• [PROVIDED TEXT]
TRANSPLANT AND TUMOR REJECTION PROCESSES WITHIN THE EYE
Principal Investigator: J Y Niederkorn
Affiliation: University of Texas Southwestern Medical Center
Abstract: It has been recognized for over a century that the anterior chamber (AC) of the eye is endowed with remarkable immunologic properties that permit the long term survival of histoincompatible allografts that are briskly rejected at other body sites. This immune privilege is an adaptive mechanism for restraining immune-mediated inflammatory responses that can damage ocular cells that have little or no regenerative capacities. Ocular immune privilege is the product of multiple, often overlapping mechanisms that conspire to prevent the induction and expression of immune-mediated inflammation. One of these mechanisms is a dynamic, antigen-specific suppression of systemic delayed-type hypersensitivity (DTH) that occurs when antigens, alloantigenic cells, or viruses are introduced into the anterior chamber of the eye. This unique immunoregulatory mechanism has been termed anterior chamber-associated immune deviation (ACAID) and has been demonstrated with a wide range of antigens. The induction of ACAID requires the active participation of the spleen. This project will determine the respective roles of four spleen cell populations that are known to have an obligatory role in the induction and expression of ACAID: 1) B cells; 2) NK1.1 + T cells; 3) gamma/delta T cells; and 4) CD4+ T cells. The role of the splenic B cell as a tolerance inducing antigen presenting cell (APC) will be explored, both in vitro and in vivo. Studies will determine if NK1.1+ T cells and gamma/delta T cells act as ancillary cytokine producing cells that create an immunosuppressive milieu that promotes the development of CD4+ afferent suppressorT cells that induce the development of CD8+ regulatory T cells that are the endstage effector cells of ACAID and act to suppress the expression of DTH. The long-range goal of this project is to gain a better understanding of the various immunoregulatory processes that are unique to the eye and that protect the delicate ocular tissues from unwitting immune-mediated injury that can lead to blindness. With this information, we hope to eventually devise methods to enhance immune privilege in conditions that benefit the host (e.g., corneal transplantation). In some cases, it may be desirable to abrogate immune privilege to promote the immune-rejection of sight- and life-threatening ocular neoplasms.

• [Human pose keypoint data]
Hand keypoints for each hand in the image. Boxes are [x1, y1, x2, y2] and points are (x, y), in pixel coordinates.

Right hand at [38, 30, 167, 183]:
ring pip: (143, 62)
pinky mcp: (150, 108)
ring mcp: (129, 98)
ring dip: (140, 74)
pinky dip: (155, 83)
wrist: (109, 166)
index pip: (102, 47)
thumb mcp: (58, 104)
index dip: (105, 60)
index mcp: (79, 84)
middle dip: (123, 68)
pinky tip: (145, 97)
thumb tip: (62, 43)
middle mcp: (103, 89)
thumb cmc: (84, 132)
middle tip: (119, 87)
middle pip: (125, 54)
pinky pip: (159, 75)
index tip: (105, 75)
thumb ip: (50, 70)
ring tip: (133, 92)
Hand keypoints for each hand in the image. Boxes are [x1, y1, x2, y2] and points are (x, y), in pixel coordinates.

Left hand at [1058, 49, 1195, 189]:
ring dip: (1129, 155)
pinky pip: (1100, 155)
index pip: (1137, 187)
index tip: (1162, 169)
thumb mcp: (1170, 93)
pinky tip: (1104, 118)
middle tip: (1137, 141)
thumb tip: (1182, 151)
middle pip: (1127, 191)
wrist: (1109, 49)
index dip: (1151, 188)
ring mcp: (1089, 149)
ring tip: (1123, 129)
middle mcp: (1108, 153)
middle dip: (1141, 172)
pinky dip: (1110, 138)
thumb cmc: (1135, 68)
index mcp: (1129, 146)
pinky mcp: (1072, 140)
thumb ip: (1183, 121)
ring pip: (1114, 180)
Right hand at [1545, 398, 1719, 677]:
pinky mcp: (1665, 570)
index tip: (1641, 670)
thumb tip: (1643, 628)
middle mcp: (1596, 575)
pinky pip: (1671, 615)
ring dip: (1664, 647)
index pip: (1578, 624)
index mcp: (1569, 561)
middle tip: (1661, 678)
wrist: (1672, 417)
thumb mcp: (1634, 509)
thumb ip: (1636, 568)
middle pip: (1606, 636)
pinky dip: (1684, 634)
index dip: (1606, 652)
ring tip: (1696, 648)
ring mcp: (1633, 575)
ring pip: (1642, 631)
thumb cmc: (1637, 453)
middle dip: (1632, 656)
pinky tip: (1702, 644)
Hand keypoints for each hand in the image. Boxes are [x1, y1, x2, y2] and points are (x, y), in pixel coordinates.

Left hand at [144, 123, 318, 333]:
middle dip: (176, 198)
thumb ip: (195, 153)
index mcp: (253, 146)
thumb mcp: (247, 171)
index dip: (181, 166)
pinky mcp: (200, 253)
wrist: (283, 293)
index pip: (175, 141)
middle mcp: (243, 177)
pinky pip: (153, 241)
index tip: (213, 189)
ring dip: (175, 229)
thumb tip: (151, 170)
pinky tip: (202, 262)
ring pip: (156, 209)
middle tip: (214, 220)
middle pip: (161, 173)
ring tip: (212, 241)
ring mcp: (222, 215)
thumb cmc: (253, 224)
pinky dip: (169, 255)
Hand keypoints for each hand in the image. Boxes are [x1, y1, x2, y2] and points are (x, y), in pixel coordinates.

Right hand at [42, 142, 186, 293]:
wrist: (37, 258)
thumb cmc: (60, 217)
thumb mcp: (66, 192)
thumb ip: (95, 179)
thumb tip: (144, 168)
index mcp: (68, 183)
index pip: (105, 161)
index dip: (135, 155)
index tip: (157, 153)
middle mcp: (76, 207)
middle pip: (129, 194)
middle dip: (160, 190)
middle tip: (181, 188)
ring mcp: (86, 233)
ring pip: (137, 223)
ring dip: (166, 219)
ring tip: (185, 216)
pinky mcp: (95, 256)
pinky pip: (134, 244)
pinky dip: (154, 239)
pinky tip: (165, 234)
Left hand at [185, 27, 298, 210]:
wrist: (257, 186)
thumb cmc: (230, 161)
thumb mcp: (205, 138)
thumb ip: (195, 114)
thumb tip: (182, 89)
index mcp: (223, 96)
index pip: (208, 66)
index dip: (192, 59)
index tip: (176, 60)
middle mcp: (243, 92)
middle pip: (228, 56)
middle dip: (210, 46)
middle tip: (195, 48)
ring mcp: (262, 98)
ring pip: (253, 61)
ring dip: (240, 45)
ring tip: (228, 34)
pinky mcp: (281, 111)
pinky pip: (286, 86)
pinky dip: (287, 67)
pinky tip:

• [BRIEF] According to the abstract on immune privilege in the eye, which organ must actively participate for ACAID to be induced?

• [RESPONSE BELOW] The spleen.